Do you think that Christians still need to do apologetics?
Some Christians would say the answer to this question is no: we don’t need to defend Christianity, we just need to present people with the gospel.
Os Guinness would say that this is wrong, and fails to understand both the culture we live in now, and the way God communicates with us (as an example for us of how to communicate with others). He wrote a book called Fool’s Talk, which is a book about apologetics, but really a book about how Christians need to get back to their roots and relearn what he calls ‘the art of Christian persuasion’. One of his main arguments is that Christians face a big problem: when we try to talk to people about the gospel, we assume that they are at least one of three things- interested in the gospel, open to the gospel, or needy for the gospel due to something they see lacking in their own experience.
Often, in a Western modern context, our audience is none of those things. So why should they listen to us?
Os Guinness argues that this is why apologetics is still needed today- to help open up our audience to the gospel message, by being persuasive Christians.
Christian history is littered with people who were masters at communicating their faith: whether this was in spoken form, writing, or music and art (see some of our other blog posts in the series #whoevenis to get a snapshot of this!). So why do we struggle so much to defend and present our own beliefs now?
Os Guinness highlights some of the reasons Christians have wandered from this persuasive art, and also gives some tips on how we can get back to this- both in our thinking and in our skill set. But first he thinks about some of the problems we have when we try and do apologetics.
The first issue that Guinness highlights is that often when Christians do apologetics, they do this in an intellectual way that forgets that this should always be preparing our audience to hear the gospel. In response to this, Guiness says this:
We must never divorce the two tasks. They should be joined seamlessly. The isolation of apologetics from evangelism is the curse of much modern apologetics, and why it can become a sterile and deadening intellectualism. Whenever apologetics is needed, it should precede evangelism, but while apologetics is distinct from evangelism, it must always lead directly to it.
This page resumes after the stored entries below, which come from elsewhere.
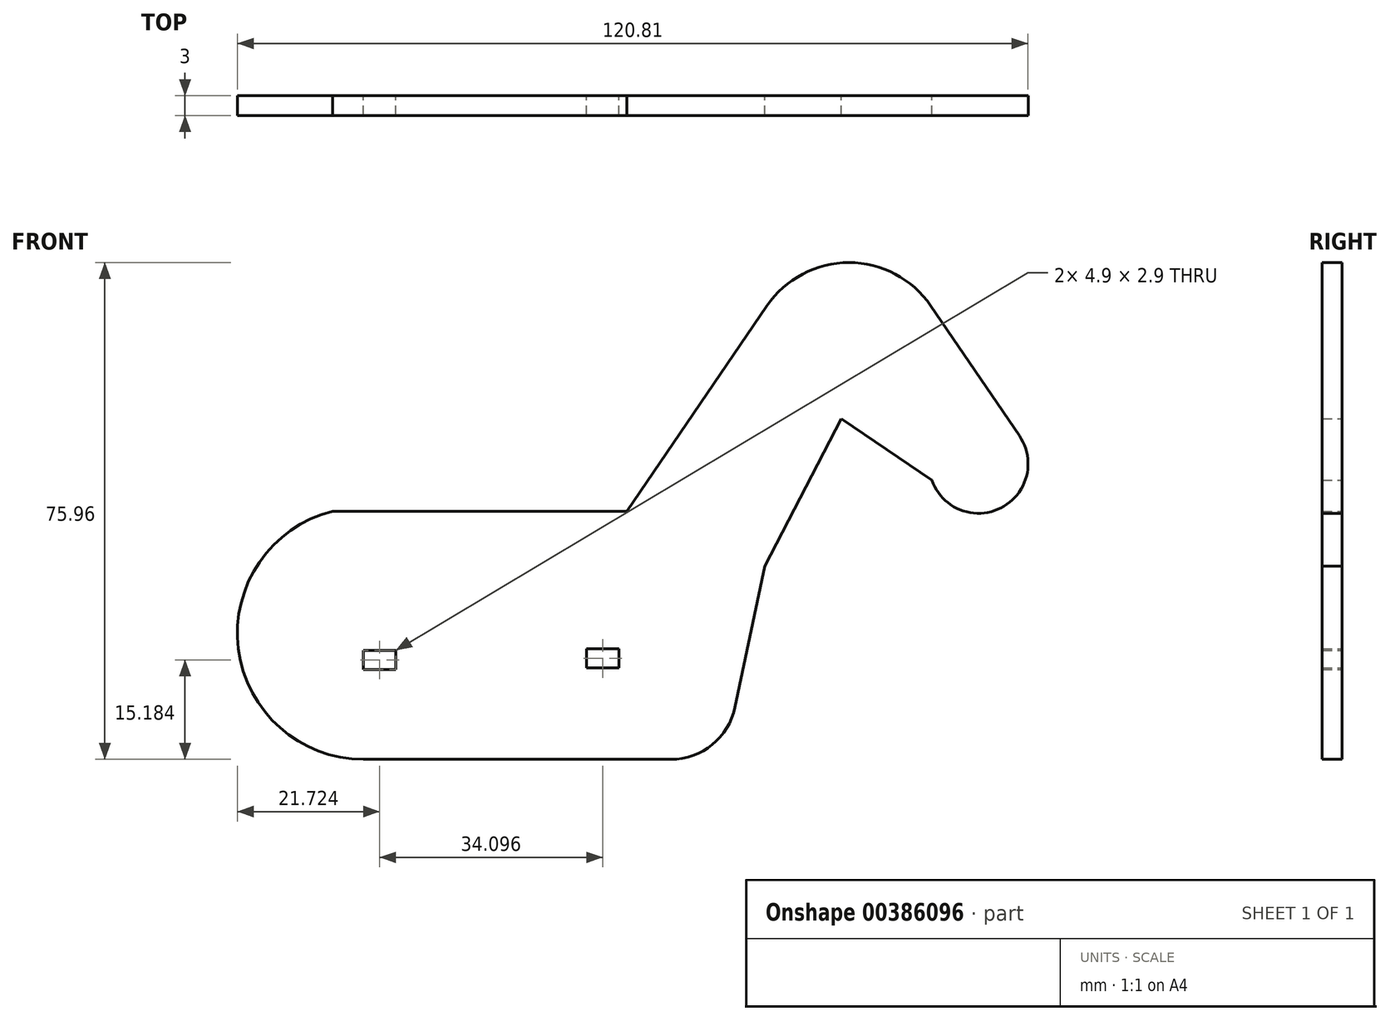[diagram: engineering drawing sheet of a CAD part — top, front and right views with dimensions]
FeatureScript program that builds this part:
annotation { "Feature Type Name" : "Feature", "Feature Type Description" : "" }
export const myFeature = defineFeature(function(context is Context, id is Id, definition is map)
    precondition{}
    {
        {
            var Q0;
            Q0=qCreatedBy(makeId("Front.planeOp"),FACE);
            var sketch = newSketch(context, id + "F0", { "sketchPlane" : qUnion([Q0])});
            skLineSegment(sketch, "E0", {"start": v(-39, -37.95) * mm, "end": v(16.1, -37.95) * mm});
            skArc(sketch, "E1", {"start": v(-39, -37.95) * mm, "mid": v(-58.12, -21.07) * mm, "end": v(-43.74, 0) * mm});
            skLineSegment(sketch, "E2", {"start": v(-43.74, 0) * mm, "end": v(1.26, 0) * mm});
            skLineSegment(sketch, "E3", {"start": v(1.26, 0) * mm, "end": v(22.66, 31.4) * mm});
            skArc(sketch, "E4", {"start": v(22.66, 31.4) * mm, "mid": v(35.16, 38) * mm, "end": v(47.66, 31.4) * mm});
            skLineSegment(sketch, "E5", {"start": v(47.66, 31.4) * mm, "end": v(61.23, 11.5) * mm});
            skArc(sketch, "E6", {"start": v(61.23, 11.5) * mm, "mid": v(58.39, 0.48) * mm, "end": v(47.83, 4.73) * mm});
            skLineSegment(sketch, "E7", {"start": v(47.83, 4.73) * mm, "end": v(40.71, 9.59) * mm});
            skLineSegment(sketch, "E8", {"start": v(40.71, 9.59) * mm, "end": v(34.02, 14.15) * mm});
            skLineSegment(sketch, "E9", {"start": v(34.02, 14.15) * mm, "end": v(22.3, -8.4) * mm});
            skLineSegment(sketch, "E10", {"start": v(22.3, -8.4) * mm, "end": v(16.1, -37.95) * mm});
            skSolve(sketch);
        }
        {
            var Q0;
            Q0 = qSketchRegion(id + "F0", true);
            extrude(context, id + "F1", {"entities" : qUnion([Q0]), "depth" : 3 * mm});
        }
        {
            var Q0;
            Q0=makeQuery(id+"F1.opExtrude","SWEPT_EDGE",EDGE,{"disambiguationData":[OSD([sQuery(id+"F0.wireOp",EDGE,"E0"),sQuery(id+"F0.wireOp",EDGE,"E10")])]});
            fillet(context, id + "F2", {"entities" : qUnion([Q0]), "radius" : 10 * mm, "tangentPropagation" : true, "allowEdgeOverflow" : false});
        }
        {
            var Q0;
            Q0=qCreatedBy(makeId("Front.planeOp"),FACE);
            var sketch = newSketch(context, id + "F3", { "sketchPlane" : qUnion([Q0])});
            skLineSegment(sketch, "E11.bottom", {"start": v(-34.1, -24.22) * mm, "end": v(-39, -24.22) * mm});
            skLineSegment(sketch, "E11.top", {"start": v(-34.1, -21.32) * mm, "end": v(-39, -21.32) * mm});
            skLineSegment(sketch, "E11.left", {"start": v(-34.1, -24.22) * mm, "end": v(-34.1, -21.32) * mm});
            skLineSegment(sketch, "E11.right", {"start": v(-39, -24.22) * mm, "end": v(-39, -21.32) * mm});
            skPoint(sketch, "E11.middle", {"position": v(-36.55, -22.77) * mm});
            skLineSegment(sketch, "E12.bottom", {"start": v(0, -21.08) * mm, "end": v(-4.9, -21.08) * mm});
            skLineSegment(sketch, "E12.top", {"start": v(0, -23.98) * mm, "end": v(-4.9, -23.98) * mm});
            skLineSegment(sketch, "E12.left", {"start": v(0, -21.08) * mm, "end": v(0, -23.98) * mm});
            skLineSegment(sketch, "E12.right", {"start": v(-4.9, -21.08) * mm, "end": v(-4.9, -23.98) * mm});
            skPoint(sketch, "E12.middle", {"position": v(-2.45, -22.53) * mm});
            skSolve(sketch);
        }
        {
            var Q0;
            Q0 = qSketchRegion(id + "F3", true);
            extrude(context, id + "F4", {"entities" : qUnion([Q0]), "operationType" : NewBodyOperationType.REMOVE, "oppositeDirection" : true, "depth" : 25 * mm});
        }
        {
            var Q0;
            Q0 = qSketchRegion(id + "F3", true);
            extrude(context, id + "F5", {"entities" : qUnion([Q0]), "operationType" : NewBodyOperationType.REMOVE, "depth" : 25 * mm});
        }
    });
The work of apologetics is only finished when the door to the gospel has been opened and the good news can be proclaimed. P. 110-111
The second issue, which is related to the first one, is that often in apologetics Christians fall back on using formulaic arguments or strategies, rather than engaging with people and where they are at and their worldviews. In response to this second issue, he points out that:
Our urgent need today is to reunite evangelism and apologetics, to make sure that our best arguments are directed toward winning people and not just winning arguments, and to seek to do all this in a manner that is true to the gospel itself. P.18
This is not something we should be surprised by really, because we already have a good example of this:
Jesus never spoke to two people the same way, and neither should we. Every single person is unique and individual and deserves an approach that respects that uniqueness. P.33
So how do we fix this problem? By communicating in the way God communicates- he is our example. When we go back to a Christian way of communicating by going back to the bible as our example, instead of being swept aside with our culture, we can winsomely engage with people in a way that directs them to God.
This book not only points out some of the problems with current Christian apologetics, but also gives a path on how we can do this better by understanding the people we are talking to, rather than memorising clever arguments or formulas. Os Guinness looks through the bible story to see what it shows us about how God communicates, as well as looking at the culture around us to help us know how to engage with the worldviews of those around us.
This is a deep but excellent book, and one you could add to your summer reading if you feel like having your brain stretched!